(Data for review begins)
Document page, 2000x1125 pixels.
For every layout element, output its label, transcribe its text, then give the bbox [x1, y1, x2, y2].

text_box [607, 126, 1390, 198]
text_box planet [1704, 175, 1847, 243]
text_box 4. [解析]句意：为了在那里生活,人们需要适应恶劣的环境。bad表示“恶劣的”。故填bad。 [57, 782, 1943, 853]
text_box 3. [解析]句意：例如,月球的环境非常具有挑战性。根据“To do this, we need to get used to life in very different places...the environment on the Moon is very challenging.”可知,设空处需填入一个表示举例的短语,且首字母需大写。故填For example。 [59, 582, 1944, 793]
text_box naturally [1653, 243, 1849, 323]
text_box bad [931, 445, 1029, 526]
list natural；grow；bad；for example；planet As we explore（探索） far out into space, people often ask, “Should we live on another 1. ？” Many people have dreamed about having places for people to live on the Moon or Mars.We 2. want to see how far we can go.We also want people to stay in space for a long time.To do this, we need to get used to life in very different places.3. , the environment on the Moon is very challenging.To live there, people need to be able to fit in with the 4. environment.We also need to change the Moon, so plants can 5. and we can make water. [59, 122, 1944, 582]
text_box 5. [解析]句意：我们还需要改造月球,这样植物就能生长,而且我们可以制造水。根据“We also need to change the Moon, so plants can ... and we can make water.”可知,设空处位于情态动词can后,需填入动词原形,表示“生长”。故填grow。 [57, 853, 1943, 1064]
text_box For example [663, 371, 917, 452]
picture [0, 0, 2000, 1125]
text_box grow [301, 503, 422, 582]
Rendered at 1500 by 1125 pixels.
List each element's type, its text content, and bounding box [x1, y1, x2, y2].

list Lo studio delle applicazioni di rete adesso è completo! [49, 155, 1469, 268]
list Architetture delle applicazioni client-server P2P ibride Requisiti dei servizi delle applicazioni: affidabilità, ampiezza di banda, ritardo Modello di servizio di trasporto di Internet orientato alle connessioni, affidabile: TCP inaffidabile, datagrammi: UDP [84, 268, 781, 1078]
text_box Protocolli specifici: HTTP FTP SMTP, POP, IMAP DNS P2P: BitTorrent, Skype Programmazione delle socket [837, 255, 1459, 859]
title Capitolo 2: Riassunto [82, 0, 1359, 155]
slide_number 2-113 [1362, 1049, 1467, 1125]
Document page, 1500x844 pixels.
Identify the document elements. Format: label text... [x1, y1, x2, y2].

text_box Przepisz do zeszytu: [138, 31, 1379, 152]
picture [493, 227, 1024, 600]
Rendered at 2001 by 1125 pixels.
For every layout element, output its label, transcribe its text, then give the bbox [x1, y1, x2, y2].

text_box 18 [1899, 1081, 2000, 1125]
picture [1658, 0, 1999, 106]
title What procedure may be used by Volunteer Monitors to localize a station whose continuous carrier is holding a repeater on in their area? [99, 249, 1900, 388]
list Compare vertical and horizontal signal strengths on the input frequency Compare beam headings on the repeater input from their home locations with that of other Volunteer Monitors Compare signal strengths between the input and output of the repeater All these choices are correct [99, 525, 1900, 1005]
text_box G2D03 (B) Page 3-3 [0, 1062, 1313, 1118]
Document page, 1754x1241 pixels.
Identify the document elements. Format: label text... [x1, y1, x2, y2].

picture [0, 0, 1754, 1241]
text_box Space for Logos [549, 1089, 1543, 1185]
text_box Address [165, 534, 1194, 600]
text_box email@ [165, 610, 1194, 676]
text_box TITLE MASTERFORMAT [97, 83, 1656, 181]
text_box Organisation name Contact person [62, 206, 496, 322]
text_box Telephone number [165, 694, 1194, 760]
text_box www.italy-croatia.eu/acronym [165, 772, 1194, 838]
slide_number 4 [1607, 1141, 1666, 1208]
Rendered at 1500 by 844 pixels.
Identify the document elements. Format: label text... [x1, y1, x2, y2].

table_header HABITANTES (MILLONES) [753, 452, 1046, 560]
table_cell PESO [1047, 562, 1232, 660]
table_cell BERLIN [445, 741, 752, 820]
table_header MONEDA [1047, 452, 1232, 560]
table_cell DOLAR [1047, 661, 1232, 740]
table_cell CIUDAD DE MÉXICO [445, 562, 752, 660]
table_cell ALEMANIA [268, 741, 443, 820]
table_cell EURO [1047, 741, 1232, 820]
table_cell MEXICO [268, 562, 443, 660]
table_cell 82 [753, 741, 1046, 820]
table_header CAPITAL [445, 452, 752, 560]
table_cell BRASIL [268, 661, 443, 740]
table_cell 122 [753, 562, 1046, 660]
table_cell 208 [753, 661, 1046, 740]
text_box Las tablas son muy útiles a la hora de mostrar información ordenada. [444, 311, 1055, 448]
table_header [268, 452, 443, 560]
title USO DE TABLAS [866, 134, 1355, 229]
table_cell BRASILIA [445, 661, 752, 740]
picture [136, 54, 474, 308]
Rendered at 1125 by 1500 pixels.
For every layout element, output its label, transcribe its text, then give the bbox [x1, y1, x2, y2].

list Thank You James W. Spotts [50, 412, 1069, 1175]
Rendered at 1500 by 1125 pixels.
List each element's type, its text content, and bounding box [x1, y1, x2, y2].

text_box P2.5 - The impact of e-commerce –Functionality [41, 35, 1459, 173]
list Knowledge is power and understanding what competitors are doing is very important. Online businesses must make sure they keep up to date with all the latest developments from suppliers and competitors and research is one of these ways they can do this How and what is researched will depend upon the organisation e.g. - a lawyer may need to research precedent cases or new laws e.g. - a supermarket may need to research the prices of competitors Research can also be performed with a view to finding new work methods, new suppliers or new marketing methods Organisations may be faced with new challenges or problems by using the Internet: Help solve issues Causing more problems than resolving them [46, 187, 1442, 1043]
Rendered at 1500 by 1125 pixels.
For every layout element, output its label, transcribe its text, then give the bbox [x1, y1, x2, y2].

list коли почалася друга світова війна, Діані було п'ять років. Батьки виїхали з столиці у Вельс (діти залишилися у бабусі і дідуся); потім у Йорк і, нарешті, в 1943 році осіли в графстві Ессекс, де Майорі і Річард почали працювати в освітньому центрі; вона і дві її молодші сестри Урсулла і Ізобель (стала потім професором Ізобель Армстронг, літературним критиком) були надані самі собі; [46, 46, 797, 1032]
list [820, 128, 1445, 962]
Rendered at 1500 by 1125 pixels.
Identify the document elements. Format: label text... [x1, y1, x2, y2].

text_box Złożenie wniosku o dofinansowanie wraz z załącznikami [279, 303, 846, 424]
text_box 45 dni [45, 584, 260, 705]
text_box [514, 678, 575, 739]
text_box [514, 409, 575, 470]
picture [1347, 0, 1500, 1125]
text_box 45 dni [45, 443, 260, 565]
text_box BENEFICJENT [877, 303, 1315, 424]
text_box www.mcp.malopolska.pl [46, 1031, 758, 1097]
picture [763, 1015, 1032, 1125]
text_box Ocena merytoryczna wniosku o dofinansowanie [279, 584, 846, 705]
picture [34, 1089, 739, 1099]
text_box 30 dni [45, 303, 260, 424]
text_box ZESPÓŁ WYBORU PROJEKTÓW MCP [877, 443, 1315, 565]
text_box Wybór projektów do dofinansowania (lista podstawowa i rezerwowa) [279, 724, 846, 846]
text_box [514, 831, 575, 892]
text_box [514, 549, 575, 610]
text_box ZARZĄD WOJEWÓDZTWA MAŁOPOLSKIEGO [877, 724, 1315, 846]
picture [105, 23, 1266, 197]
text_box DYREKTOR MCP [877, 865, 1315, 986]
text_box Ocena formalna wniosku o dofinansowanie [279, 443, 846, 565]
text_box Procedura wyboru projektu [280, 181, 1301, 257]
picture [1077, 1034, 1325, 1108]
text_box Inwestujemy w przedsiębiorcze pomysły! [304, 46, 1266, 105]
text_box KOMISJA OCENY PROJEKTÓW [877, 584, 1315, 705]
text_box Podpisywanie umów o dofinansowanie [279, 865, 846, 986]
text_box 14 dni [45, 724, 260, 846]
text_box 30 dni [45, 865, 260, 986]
(Data for review ends)
[What the exercise asks] Report every line from the listing above where the string "pixels" can be found.

[Finished task]
Document page, 2000x1125 pixels.
Rendered at 1500 by 1125 pixels.
Document page, 1500x844 pixels.
Rendered at 2001 by 1125 pixels.
Document page, 1754x1241 pixels.
Rendered at 1500 by 844 pixels.
Rendered at 1125 by 1500 pixels.
Rendered at 1500 by 1125 pixels.
Rendered at 1500 by 1125 pixels.
Rendered at 1500 by 1125 pixels.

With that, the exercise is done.